## Assigned task
Which of the lines below hold the word "approach"? Pull each of them out.

****************************************

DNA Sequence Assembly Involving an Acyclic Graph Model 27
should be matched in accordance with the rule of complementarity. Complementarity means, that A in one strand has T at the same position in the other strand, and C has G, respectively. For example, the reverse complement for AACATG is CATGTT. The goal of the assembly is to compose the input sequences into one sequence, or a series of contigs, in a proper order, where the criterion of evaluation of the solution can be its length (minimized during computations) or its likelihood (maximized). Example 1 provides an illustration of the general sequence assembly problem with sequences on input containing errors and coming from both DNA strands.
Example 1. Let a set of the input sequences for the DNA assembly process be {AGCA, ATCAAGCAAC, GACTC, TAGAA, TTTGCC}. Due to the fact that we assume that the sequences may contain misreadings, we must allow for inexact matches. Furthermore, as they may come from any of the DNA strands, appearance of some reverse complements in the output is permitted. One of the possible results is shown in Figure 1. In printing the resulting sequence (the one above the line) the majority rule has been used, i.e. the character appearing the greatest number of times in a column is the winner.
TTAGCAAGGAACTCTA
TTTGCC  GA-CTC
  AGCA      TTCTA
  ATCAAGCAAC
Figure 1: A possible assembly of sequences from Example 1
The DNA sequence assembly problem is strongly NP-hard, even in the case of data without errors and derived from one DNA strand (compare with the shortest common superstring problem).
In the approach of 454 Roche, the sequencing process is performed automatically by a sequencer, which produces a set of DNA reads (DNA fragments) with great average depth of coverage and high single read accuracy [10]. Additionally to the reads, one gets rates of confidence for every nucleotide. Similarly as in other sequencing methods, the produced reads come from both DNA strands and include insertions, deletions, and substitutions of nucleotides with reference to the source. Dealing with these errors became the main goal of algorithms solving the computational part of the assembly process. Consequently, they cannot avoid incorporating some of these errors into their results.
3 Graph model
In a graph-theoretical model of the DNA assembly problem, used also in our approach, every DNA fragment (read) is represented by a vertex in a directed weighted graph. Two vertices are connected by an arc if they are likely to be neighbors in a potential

****************************************

## Solution to this exercise
In the approach of 454 Roche, the sequencing process is performed automatically by a sequencer, which produces a set of DNA reads (DNA fragments) with great average depth of coverage and high single read accuracy [10]. Additionally to the reads, one gets rates of confidence for every nucleotide. Similarly as in other sequencing methods, the produced reads come from both DNA strands and include insertions, deletions, and substitutions of nucleotides with reference to the source. Dealing with these errors became the main goal of algorithms solving the computational part of the assembly process. Consequently, they cannot avoid incorporating some of these errors into their results.
In a graph-theoretical model of the DNA assembly problem, used also in our approach, every DNA fragment (read) is represented by a vertex in a directed weighted graph. Two vertices are connected by an arc if they are likely to be neighbors in a potential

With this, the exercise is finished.